Expressing Condition

There are many ways to express conditions in every language. Here in this lesson, we are going to learn how to talk about it in English.

Expressing Condition in the English Grammar

How to Express Condition in English

Expressing condition allows us to talk about hypothetical or possible situations, and to express the likelihood or possibility of something happening. By using conditional language, we can express a hypothetical situation, a possibility, a condition, a doubt, a warning or potential consequence.
A condition and a consequence are necessary elements of a conditional sentence.

To express condition in English, we can use:

Conditional Mood

Only use of subordinating conjunctions and inverted forms leads to formation of conditional mood.
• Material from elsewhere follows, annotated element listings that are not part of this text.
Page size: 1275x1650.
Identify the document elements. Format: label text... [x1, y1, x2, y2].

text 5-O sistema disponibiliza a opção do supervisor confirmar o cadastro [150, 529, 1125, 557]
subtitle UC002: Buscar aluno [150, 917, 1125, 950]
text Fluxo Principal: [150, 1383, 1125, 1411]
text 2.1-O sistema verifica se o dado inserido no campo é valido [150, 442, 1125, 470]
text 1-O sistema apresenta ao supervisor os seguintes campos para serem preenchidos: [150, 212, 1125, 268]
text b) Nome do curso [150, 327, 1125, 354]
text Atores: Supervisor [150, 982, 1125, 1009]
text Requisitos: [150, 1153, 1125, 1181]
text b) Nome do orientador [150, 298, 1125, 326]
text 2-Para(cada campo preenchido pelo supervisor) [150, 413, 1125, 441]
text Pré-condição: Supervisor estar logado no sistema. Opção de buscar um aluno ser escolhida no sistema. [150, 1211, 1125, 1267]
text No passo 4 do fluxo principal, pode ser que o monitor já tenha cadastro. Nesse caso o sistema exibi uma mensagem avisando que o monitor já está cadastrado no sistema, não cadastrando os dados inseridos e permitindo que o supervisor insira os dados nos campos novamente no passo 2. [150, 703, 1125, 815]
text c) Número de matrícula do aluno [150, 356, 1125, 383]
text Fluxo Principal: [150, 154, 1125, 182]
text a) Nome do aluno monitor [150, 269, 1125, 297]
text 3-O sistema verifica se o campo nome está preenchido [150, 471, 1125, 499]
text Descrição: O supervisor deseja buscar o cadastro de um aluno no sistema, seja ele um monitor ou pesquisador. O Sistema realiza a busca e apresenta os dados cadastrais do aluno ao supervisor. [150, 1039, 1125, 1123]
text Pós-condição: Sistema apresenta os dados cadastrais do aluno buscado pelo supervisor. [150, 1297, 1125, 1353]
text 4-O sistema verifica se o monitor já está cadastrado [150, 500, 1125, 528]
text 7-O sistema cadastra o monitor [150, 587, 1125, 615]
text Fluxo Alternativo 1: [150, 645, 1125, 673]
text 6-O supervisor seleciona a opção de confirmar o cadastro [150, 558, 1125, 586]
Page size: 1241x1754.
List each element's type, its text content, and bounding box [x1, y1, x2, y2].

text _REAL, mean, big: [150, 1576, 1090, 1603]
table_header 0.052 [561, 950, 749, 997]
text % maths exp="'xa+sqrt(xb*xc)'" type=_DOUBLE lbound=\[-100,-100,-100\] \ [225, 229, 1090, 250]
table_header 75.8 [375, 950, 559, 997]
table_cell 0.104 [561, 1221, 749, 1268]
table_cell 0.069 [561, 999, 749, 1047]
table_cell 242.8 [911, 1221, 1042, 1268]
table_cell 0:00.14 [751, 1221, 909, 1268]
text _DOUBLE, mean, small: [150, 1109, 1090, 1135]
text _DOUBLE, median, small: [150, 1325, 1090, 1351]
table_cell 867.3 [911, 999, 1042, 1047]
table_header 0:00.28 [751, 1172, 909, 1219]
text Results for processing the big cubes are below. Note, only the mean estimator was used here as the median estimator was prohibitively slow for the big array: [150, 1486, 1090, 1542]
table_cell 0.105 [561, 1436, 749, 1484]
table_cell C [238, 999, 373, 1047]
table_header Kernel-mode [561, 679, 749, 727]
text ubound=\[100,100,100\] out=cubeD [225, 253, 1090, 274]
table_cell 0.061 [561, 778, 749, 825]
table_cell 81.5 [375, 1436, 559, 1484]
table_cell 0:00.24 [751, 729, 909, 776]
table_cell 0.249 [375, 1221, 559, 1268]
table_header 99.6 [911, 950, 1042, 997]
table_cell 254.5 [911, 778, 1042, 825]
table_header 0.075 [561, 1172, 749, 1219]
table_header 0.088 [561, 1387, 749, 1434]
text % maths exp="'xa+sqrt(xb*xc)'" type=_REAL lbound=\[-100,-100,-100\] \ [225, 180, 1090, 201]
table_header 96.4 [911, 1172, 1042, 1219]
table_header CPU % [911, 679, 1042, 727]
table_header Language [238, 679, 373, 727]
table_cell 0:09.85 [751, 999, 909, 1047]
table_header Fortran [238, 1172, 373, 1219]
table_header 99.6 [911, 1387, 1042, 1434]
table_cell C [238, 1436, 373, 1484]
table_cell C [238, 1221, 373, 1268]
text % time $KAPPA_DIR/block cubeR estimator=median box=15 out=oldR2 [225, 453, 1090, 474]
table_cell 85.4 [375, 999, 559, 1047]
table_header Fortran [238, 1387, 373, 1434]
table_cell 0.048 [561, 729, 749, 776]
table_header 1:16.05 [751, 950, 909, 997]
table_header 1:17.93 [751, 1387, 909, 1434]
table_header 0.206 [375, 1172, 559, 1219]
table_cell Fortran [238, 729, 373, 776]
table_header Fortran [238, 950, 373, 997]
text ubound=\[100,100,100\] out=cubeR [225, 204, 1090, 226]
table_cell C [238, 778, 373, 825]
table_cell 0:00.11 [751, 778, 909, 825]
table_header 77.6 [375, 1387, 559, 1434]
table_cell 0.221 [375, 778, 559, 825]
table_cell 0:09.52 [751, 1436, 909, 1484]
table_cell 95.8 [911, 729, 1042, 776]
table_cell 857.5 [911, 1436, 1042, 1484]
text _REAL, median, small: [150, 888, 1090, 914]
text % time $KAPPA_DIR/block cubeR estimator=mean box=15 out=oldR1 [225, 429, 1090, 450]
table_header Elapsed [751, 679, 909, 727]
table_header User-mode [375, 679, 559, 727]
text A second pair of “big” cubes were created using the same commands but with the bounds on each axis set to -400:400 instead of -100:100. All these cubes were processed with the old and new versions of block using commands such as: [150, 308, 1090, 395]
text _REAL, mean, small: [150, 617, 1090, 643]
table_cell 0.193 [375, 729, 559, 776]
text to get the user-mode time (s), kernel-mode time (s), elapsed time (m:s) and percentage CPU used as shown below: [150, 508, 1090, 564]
Subordinating Conjunctions for Expressing Condition

Subordinating conjunctions are often used to introduce the dependent clause in a conditional sentence and mark the condition that must be met for the main clause to occur. In such sentences, the condition and result can switch places in the sentence, depending on the emphasis or importance of each element, without changing the meaning of the sentence. Here are some of the most commonly used subordinating conjunctions to express condition:

If

This is the most common conjunction used to express condition. It is used to introduce a hypothetical situation or a condition that must be met before something else can happen. For example:

If it rains, we'll stay inside.

Unless

This conjunction is used to express a negative condition. It means that something will happen only if a particular condition is not met. For example:

I won't come unless you apologize.

Provided (that)

This conjunction is used to express a condition that must be met in order for something to happen. For example:

I'll come provided that you don't invite him.

Suppose (that)

This conjunction is used to introduce a hypothetical scenario. For example:

Suppose that it rains tomorrow, we will cancel the outdoor event.

So Long As and As Long As

Although "as long as" and "so long as" are similar in meaning and can sometimes be used interchangeably, there is a subtle difference between the two.
"As long as" is used to express a condition that must be met for something else to happen, whereas "so long as" is used to express a condition that must be maintained simultaneously with an event to make it happen. Pay attention to the examples:

You can stay so long as you are quiet.

You can borrow my bike as long as you promise to return it by tomorrow afternoon.

Positive Type
If Single occurrence
Unless Single occurrence
Provided (that) Single occurrence
Suppose (that) Single occurrence
In Case Of Single occurrence
So Long As Simultaneous
As Long As Single occurrence

Conjunctive Adverbs for Expressing Condition

Conjunctive adverbs can be used to express different types of conditions in English, such as hypothetical situations, negative conditions, and conditions that must be met for something to happen. They are different from subordinating conjunctions in that they do not mark the condition and thus the order of clauses in sentences with conjunctive adverbs can not be altered. A common conjunctive adverb used to express condition in English is 'otherwise'.

Otherwise

Otherwise is used to indicate what will happen if a certain condition is not met, or to introduce an alternative option if the first option is not possible or desirable. It usually implies that there is a negative consequence or an alternative option that will occur if the initial condition is not met. For Example:

You need to finish your homework by 9 pm. Otherwise, you won't be able to go to the party.

Prepositions for Expressing Condition

Some prepositions can be used in conjunction with other words to indicate a conditional relationship.

In Case Of

This preposition is used to express a precautionary condition. For example:

In case of a power outage, make sure to have a flashlight and extra batteries on hand.

In the event of

"In the event of" is a preposition used to indicate what will happen if a certain event occurs. Here is an example:

In the event of a fire, please exit the building immediately.

But for

"But for" is a preposition used to indicate that a certain event or condition is necessary for a particular outcome to occur. For example:

But for her help, I would not have been able to finish the project on time.

If Not For

"If not for" is often used to express a hypothetical situation in which a particular condition did not or would not exist, and the outcome of that situation would be different. Pay attention to the example:

If not for the traffic, we would have arrived at the airport on time.

Inversion

We can form conditional sentences without 'if' by using an inverted past subjunctive clause which marks the condition, followed by the main clause which expresses the consequence. This makes the sentence more formal. Furthermore, the order of clauses can be changed in these inverted sentences, without changing the meaning. Pay attention to the examples:

Had I studied harder, I could have passed the exam.

Or 'I could have passed the exam had I studied harder.'

Should you see him, tell him I said hello.

'should' is used to introduce a hypothetical situation.

Were I you, I would take the job offer.

Here, "were" is used to introduce a hypothetical situation that is contrary to reality.

Tip!

To create the negative form of an inverted sentence, "not" is added after the subject of the sentence. In such sentences, contracted forms are not allowed.

Should you not arrive on time, we will begin the meeting without you.